──────── Data entries ────────

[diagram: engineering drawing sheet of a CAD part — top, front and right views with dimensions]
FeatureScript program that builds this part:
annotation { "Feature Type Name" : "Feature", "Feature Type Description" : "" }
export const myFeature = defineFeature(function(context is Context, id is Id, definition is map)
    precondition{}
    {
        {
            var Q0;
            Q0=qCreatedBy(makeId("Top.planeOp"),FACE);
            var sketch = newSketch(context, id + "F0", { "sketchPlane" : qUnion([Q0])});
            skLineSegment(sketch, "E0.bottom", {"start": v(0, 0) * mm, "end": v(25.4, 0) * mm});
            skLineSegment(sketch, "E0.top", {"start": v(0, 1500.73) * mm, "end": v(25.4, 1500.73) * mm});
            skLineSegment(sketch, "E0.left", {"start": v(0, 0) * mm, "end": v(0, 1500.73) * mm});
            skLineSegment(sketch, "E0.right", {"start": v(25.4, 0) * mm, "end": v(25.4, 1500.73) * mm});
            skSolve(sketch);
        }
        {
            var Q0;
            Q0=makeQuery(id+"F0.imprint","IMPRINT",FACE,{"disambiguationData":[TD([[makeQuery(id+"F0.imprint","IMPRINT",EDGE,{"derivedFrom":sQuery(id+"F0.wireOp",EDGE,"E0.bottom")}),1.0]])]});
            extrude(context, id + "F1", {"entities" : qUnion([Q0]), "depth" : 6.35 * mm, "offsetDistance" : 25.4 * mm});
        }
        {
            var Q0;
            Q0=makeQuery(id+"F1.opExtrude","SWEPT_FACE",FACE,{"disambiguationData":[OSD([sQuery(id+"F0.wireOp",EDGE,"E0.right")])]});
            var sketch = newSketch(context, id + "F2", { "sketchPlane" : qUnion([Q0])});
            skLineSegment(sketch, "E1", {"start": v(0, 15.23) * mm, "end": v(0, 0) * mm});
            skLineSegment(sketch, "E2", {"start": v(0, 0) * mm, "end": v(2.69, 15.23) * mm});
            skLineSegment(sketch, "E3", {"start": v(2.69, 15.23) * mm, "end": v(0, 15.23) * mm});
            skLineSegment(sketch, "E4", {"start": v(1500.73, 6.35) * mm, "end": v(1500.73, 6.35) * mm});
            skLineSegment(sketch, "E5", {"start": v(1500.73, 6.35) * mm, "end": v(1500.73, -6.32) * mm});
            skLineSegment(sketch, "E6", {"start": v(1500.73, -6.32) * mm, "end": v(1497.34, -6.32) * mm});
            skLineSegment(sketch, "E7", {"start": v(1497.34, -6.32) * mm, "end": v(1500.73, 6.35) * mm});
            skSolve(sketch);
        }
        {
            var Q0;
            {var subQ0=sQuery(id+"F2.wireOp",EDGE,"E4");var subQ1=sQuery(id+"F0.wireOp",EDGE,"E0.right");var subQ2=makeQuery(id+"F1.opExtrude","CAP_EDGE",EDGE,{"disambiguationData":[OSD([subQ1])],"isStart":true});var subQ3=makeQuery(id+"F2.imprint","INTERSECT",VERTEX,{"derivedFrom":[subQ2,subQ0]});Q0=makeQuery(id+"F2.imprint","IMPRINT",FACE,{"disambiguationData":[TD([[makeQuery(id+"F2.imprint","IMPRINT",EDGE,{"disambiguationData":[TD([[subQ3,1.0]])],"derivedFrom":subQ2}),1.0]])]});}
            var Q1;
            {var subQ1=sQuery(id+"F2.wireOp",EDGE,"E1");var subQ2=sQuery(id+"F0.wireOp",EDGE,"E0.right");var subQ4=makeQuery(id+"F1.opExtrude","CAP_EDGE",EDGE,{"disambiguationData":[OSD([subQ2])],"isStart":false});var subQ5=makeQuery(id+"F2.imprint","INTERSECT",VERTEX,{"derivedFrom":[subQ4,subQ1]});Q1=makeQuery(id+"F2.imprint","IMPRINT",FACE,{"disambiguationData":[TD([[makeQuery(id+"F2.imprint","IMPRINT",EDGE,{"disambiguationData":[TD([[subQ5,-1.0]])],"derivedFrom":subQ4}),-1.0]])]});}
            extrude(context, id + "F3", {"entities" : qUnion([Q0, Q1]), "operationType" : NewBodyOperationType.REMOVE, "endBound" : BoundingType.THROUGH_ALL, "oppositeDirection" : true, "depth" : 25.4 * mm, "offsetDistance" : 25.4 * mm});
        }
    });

────────

# The problem:
Extract every line of the rows above and copy each one character for character, with nothing changed.

# Answer to this exercise:
[diagram: engineering drawing sheet of a CAD part — top, front and right views with dimensions]
FeatureScript program that builds this part:
annotation { "Feature Type Name" : "Feature", "Feature Type Description" : "" }
export const myFeature = defineFeature(function(context is Context, id is Id, definition is map)
    precondition{}
    {
        {
            var Q0;
            Q0=qCreatedBy(makeId("Top.planeOp"),FACE);
            var sketch = newSketch(context, id + "F0", { "sketchPlane" : qUnion([Q0])});
            skLineSegment(sketch, "E0.bottom", {"start": v(0, 0) * mm, "end": v(25.4, 0) * mm});
            skLineSegment(sketch, "E0.top", {"start": v(0, 1500.73) * mm, "end": v(25.4, 1500.73) * mm});
            skLineSegment(sketch, "E0.left", {"start": v(0, 0) * mm, "end": v(0, 1500.73) * mm});
            skLineSegment(sketch, "E0.right", {"start": v(25.4, 0) * mm, "end": v(25.4, 1500.73) * mm});
            skSolve(sketch);
        }
        {
            var Q0;
            Q0=makeQuery(id+"F0.imprint","IMPRINT",FACE,{"disambiguationData":[TD([[makeQuery(id+"F0.imprint","IMPRINT",EDGE,{"derivedFrom":sQuery(id+"F0.wireOp",EDGE,"E0.bottom")}),1.0]])]});
            extrude(context, id + "F1", {"entities" : qUnion([Q0]), "depth" : 6.35 * mm, "offsetDistance" : 25.4 * mm});
        }
        {
            var Q0;
            Q0=makeQuery(id+"F1.opExtrude","SWEPT_FACE",FACE,{"disambiguationData":[OSD([sQuery(id+"F0.wireOp",EDGE,"E0.right")])]});
            var sketch = newSketch(context, id + "F2", { "sketchPlane" : qUnion([Q0])});
            skLineSegment(sketch, "E1", {"start": v(0, 15.23) * mm, "end": v(0, 0) * mm});
            skLineSegment(sketch, "E2", {"start": v(0, 0) * mm, "end": v(2.69, 15.23) * mm});
            skLineSegment(sketch, "E3", {"start": v(2.69, 15.23) * mm, "end": v(0, 15.23) * mm});
            skLineSegment(sketch, "E4", {"start": v(1500.73, 6.35) * mm, "end": v(1500.73, 6.35) * mm});
            skLineSegment(sketch, "E5", {"start": v(1500.73, 6.35) * mm, "end": v(1500.73, -6.32) * mm});
            skLineSegment(sketch, "E6", {"start": v(1500.73, -6.32) * mm, "end": v(1497.34, -6.32) * mm});
            skLineSegment(sketch, "E7", {"start": v(1497.34, -6.32) * mm, "end": v(1500.73, 6.35) * mm});
            skSolve(sketch);
        }
        {
            var Q0;
            {var subQ0=sQuery(id+"F2.wireOp",EDGE,"E4");var subQ1=sQuery(id+"F0.wireOp",EDGE,"E0.right");var subQ2=makeQuery(id+"F1.opExtrude","CAP_EDGE",EDGE,{"disambiguationData":[OSD([subQ1])],"isStart":true});var subQ3=makeQuery(id+"F2.imprint","INTERSECT",VERTEX,{"derivedFrom":[subQ2,subQ0]});Q0=makeQuery(id+"F2.imprint","IMPRINT",FACE,{"disambiguationData":[TD([[makeQuery(id+"F2.imprint","IMPRINT",EDGE,{"disambiguationData":[TD([[subQ3,1.0]])],"derivedFrom":subQ2}),1.0]])]});}
            var Q1;
            {var subQ1=sQuery(id+"F2.wireOp",EDGE,"E1");var subQ2=sQuery(id+"F0.wireOp",EDGE,"E0.right");var subQ4=makeQuery(id+"F1.opExtrude","CAP_EDGE",EDGE,{"disambiguationData":[OSD([subQ2])],"isStart":false});var subQ5=makeQuery(id+"F2.imprint","INTERSECT",VERTEX,{"derivedFrom":[subQ4,subQ1]});Q1=makeQuery(id+"F2.imprint","IMPRINT",FACE,{"disambiguationData":[TD([[makeQuery(id+"F2.imprint","IMPRINT",EDGE,{"disambiguationData":[TD([[subQ5,-1.0]])],"derivedFrom":subQ4}),-1.0]])]});}
            extrude(context, id + "F3", {"entities" : qUnion([Q0, Q1]), "operationType" : NewBodyOperationType.REMOVE, "endBound" : BoundingType.THROUGH_ALL, "oppositeDirection" : true, "depth" : 25.4 * mm, "offsetDistance" : 25.4 * mm});
        }
    });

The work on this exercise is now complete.